Extracted material:
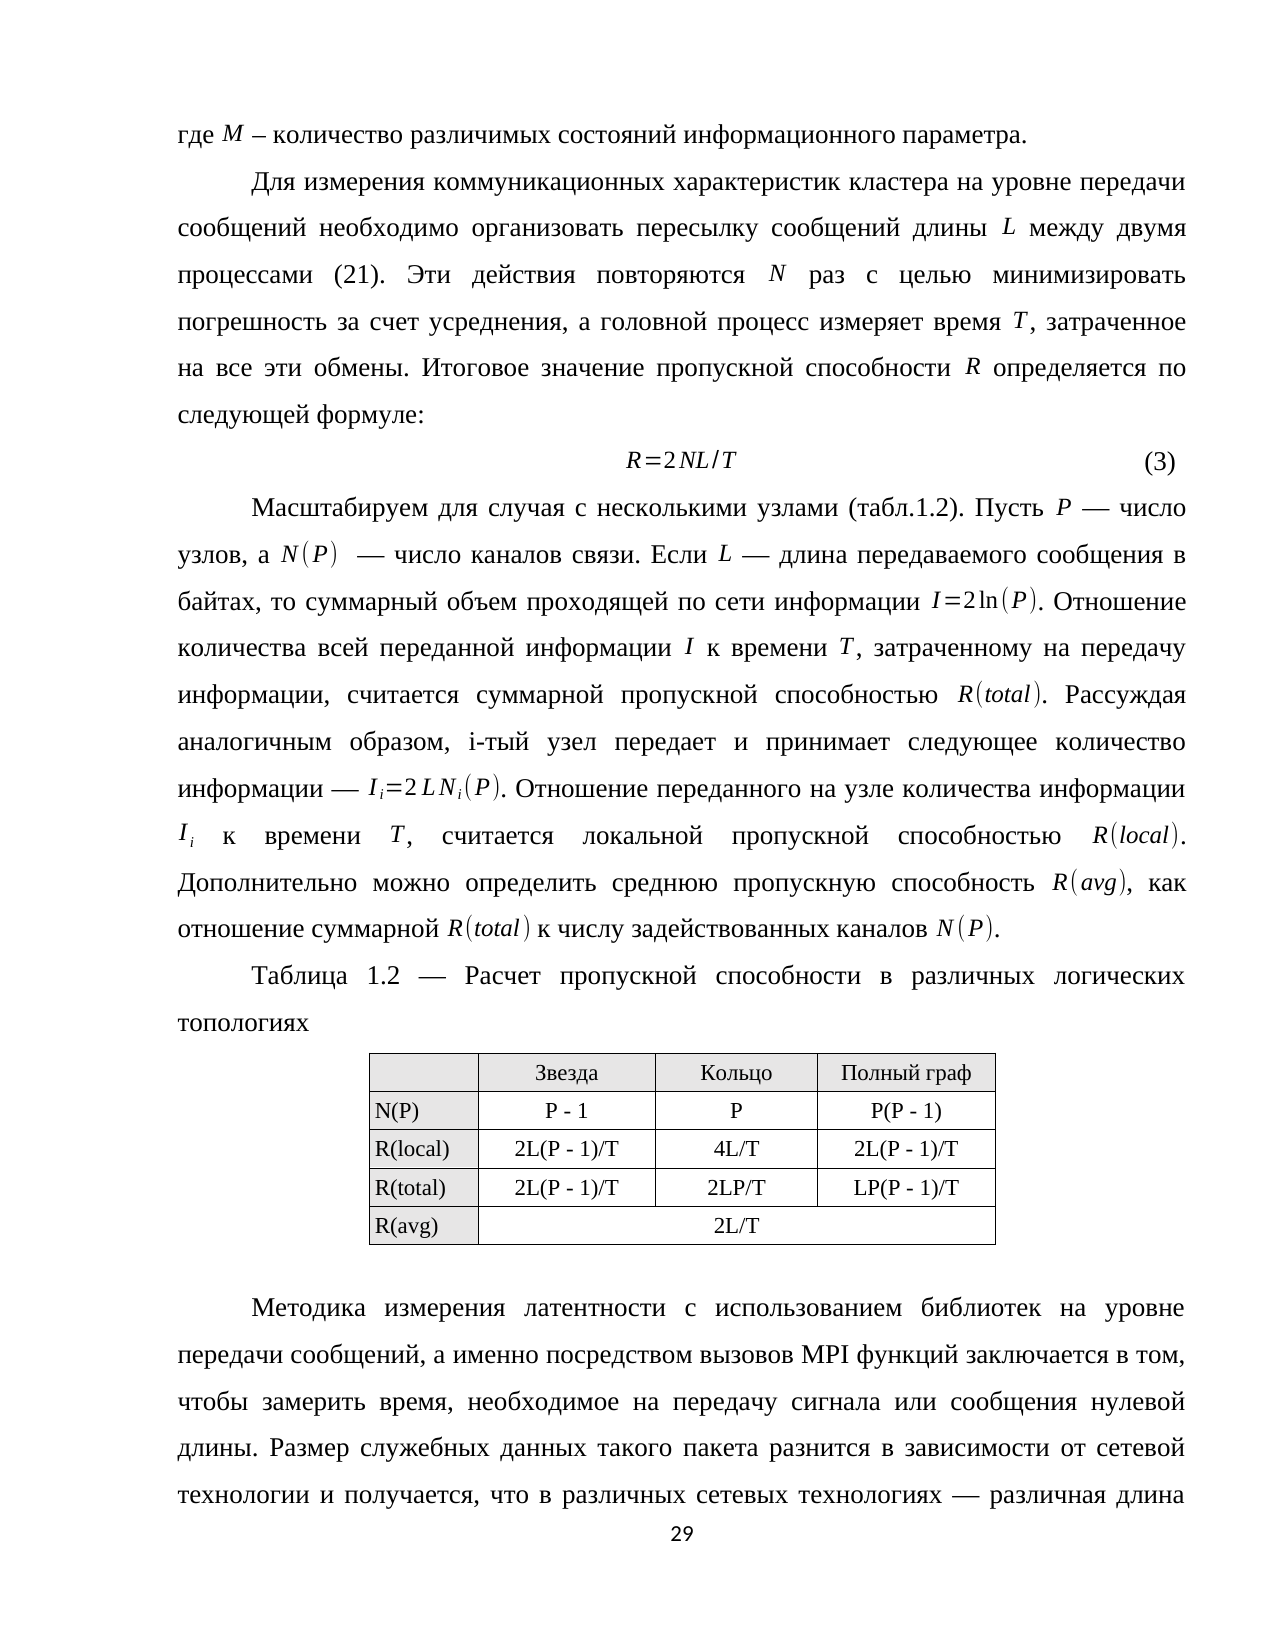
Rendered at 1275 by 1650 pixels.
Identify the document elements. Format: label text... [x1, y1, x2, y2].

table_cell 2LP/T [656, 1169, 817, 1206]
table_cell P [656, 1092, 817, 1129]
table_cell LP(P - 1)/T [818, 1169, 995, 1206]
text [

Problem: As you output the material, omit the pictures but alter nothing else.

Answer section:
Rendered at 1275 by 1650 pixels.
Identify the document elements. Format: label text... [x1, y1, x2, y2].

table_cell 2LP/T [656, 1169, 817, 1206]
table_cell P [656, 1092, 817, 1129]
table_cell LP(P - 1)/T [818, 1169, 995, 1206]
text [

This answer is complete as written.